China has emerged as a major force behind the recent surge in gold prices, with its growing influence projected to surpass even that of the U.S. dollar, according to a top economist.
China Buys Up Gold
“China is playing a key role in the ongoing rise in gold prices because of central bank buying, arbitrage trading, and increased speculative and safe-haven demand among Chinese households,” Torsten Slok, the chief economist at Apollo Global Management, said on his blog The Daily Spark.
Slok suggested that in the face of global macroeconomic uncertainty, it is likely that central banks worldwide will soon hold more gold than U.S. dollars, the current global reserve currency.
His comments echo similar observations about China’s increasing influence in the gold market.
Last week, Steve Schoffstall, Director, ETF Product Management at Sprott Asset Management, told Benzinga: “Countries view gold as a way to get around economic sanctions.”
Venture capitalist Chamath Palihapitiya previously noted that China’s relentless gold buying reflects a significant shift in global sentiment, with both governments and individuals seeking to hedge against mounting geopolitical and economic risks.
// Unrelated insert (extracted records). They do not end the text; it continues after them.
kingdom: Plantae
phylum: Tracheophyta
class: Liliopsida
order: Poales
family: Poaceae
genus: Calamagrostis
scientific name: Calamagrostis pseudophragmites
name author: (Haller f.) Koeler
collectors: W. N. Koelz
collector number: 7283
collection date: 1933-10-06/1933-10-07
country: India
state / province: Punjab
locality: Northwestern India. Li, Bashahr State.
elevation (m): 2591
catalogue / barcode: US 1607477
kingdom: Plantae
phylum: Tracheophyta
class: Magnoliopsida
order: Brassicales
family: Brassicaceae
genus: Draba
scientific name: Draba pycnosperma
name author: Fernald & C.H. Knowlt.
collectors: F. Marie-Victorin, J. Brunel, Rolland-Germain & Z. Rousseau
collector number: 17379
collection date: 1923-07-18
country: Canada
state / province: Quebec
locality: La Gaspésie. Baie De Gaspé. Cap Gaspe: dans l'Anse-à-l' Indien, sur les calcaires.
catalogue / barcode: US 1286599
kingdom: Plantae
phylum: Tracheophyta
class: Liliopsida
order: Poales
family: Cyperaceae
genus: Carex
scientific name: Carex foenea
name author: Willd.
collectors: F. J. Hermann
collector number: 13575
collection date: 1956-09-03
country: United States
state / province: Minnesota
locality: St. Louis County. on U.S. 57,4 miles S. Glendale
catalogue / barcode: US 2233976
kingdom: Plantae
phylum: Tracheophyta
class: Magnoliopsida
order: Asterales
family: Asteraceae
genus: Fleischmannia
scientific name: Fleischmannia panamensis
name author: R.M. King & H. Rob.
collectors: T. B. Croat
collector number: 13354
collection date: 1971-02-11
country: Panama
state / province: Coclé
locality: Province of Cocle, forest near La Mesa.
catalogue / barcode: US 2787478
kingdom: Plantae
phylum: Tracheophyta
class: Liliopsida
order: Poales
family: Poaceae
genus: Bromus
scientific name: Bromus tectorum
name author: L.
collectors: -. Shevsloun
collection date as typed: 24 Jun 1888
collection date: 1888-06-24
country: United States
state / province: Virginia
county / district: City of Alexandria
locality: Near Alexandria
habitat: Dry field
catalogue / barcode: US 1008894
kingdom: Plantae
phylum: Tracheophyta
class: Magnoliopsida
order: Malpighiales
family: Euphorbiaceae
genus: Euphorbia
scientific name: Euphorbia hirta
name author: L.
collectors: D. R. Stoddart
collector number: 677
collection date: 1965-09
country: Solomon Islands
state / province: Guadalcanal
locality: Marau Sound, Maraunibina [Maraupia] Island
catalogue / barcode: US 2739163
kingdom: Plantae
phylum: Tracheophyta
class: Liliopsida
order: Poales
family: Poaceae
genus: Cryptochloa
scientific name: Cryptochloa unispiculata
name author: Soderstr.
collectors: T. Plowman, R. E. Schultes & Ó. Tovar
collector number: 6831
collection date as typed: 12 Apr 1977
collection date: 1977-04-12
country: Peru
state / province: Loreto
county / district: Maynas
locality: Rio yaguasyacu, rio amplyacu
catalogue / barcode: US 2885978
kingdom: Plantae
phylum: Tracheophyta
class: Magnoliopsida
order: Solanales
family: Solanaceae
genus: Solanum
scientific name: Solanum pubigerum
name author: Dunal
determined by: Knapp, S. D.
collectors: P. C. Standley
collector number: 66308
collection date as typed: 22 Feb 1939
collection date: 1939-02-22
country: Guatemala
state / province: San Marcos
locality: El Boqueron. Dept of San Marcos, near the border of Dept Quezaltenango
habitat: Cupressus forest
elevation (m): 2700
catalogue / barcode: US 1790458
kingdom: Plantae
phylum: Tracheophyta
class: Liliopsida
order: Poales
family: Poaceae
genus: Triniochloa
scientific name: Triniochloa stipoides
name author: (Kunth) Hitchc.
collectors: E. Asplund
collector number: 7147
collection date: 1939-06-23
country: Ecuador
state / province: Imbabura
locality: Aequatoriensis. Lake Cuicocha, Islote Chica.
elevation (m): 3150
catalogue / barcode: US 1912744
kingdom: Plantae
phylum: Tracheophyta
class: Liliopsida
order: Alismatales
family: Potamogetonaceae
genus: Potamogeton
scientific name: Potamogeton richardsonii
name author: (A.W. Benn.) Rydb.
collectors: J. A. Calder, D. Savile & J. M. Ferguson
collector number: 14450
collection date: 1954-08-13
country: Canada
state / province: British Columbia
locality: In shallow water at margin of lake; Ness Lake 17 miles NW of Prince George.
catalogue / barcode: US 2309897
In July, it was reported that China’s central bank has been quietly amassing gold reserves since 2022, a move that could have significant implications for the global economy, particularly the U.S. dollar.
Gold Miners Hit Sharp Sell-Off
The recent surge in gold prices past $4,000 per ounce has been highly beneficial for gold miners, with spot prices up nearly 50% year-to-date. Market veteran Ed Yardeni has raised his outlook significantly and stated that gold prices could hit $5,000 by 2026 and $10,000 by 2030.
However, this trend took a sharp turn on Tuesday, with gold miners experiencing a significant sell-off following a plunge of over 5% in bullion prices in a single session. The spot price is still above $4,100 per ounce.
VanEck Gold Miners ETF (NYSE:GDX) plunged 9.42%, while shares of Newmont Corp. (NYSE: NEM), the world’s largest gold miner, also fell 9.03%, as per data from Benzinga Pro.